When a worker covered by workers’ compensation makes a claim against a third party, the workers’ compensation insurance retains the right to subrogate against any recovery from that third party for all benefits paid to or on behalf of a claimant injured at work. When subrogating for more than basic medical and indemnity benefits, the Texas workers’ compensation subrogation statute provides that “the net amount recovered by a claimant in a third‑party action shall be used to reimburse the carrier for benefits, including medical benefits that have been paid for the compensable injury.” TX Labor Code § 417.002.

In fact, all 50 states provide for similar subrogation. However, none of them precisely outlines which payments or costs paid by a compensation carrier constitute “compensation” and can be recovered. The result is industry-wide confusion and an ongoing debate and argument with claimants’ attorneys over what can and can’t be included in a carrier’s lien for recovery purposes.
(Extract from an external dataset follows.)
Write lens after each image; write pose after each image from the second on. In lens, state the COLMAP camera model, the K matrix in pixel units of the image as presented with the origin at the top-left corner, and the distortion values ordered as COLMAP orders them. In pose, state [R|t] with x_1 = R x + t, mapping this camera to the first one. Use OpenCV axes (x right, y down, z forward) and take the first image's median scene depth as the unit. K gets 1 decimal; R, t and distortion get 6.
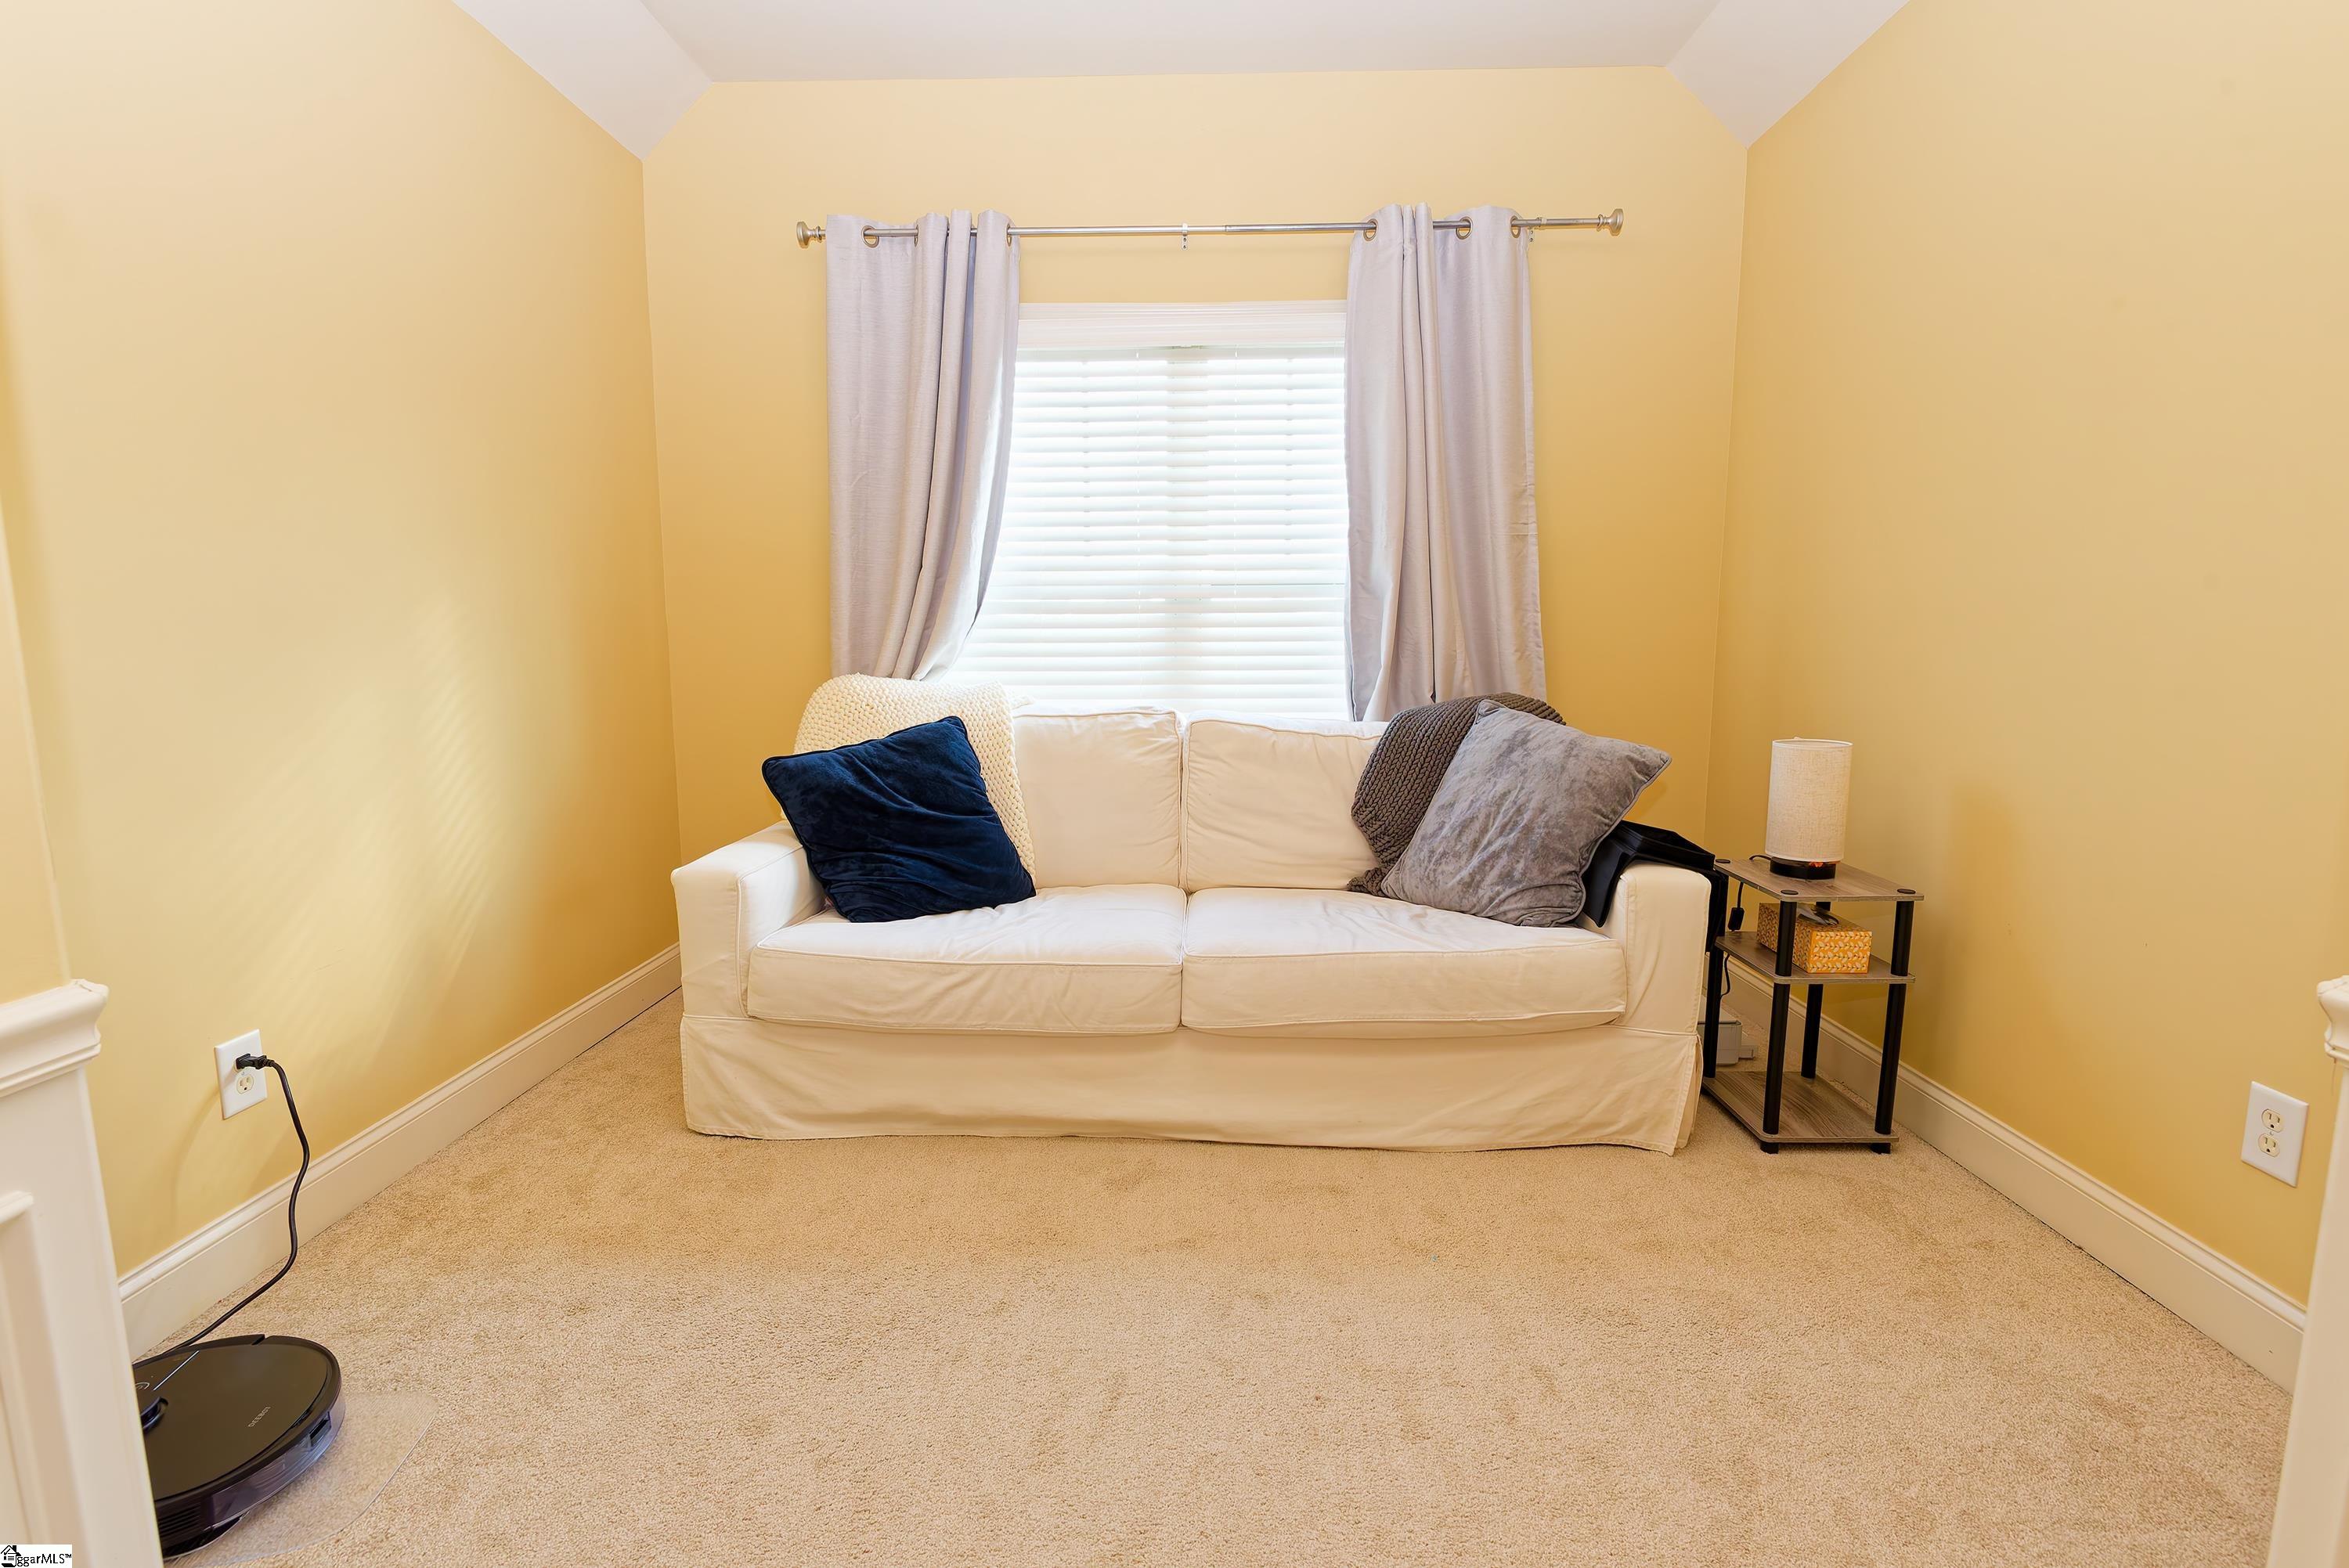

In addition to medical expenses, death benefits, funeral costs and/or indemnity benefits for lost wages and loss of earning capacity resulting from a compensable injury, workers’ compensation insurance carriers also expend considerable dollars for case management costs, medical bill audit fees, rehabilitation benefits, nurse case worker fees, and other similar fees. They also incur other expenses in conjunction with the handling and adjusting of workers’ compensation claims. Workers’ compensation carriers typically assert, of course, that, they are entitled to reimbursement for such expenditures when it recovers its workers’ compensation lien. Injured workers and their attorneys disagree.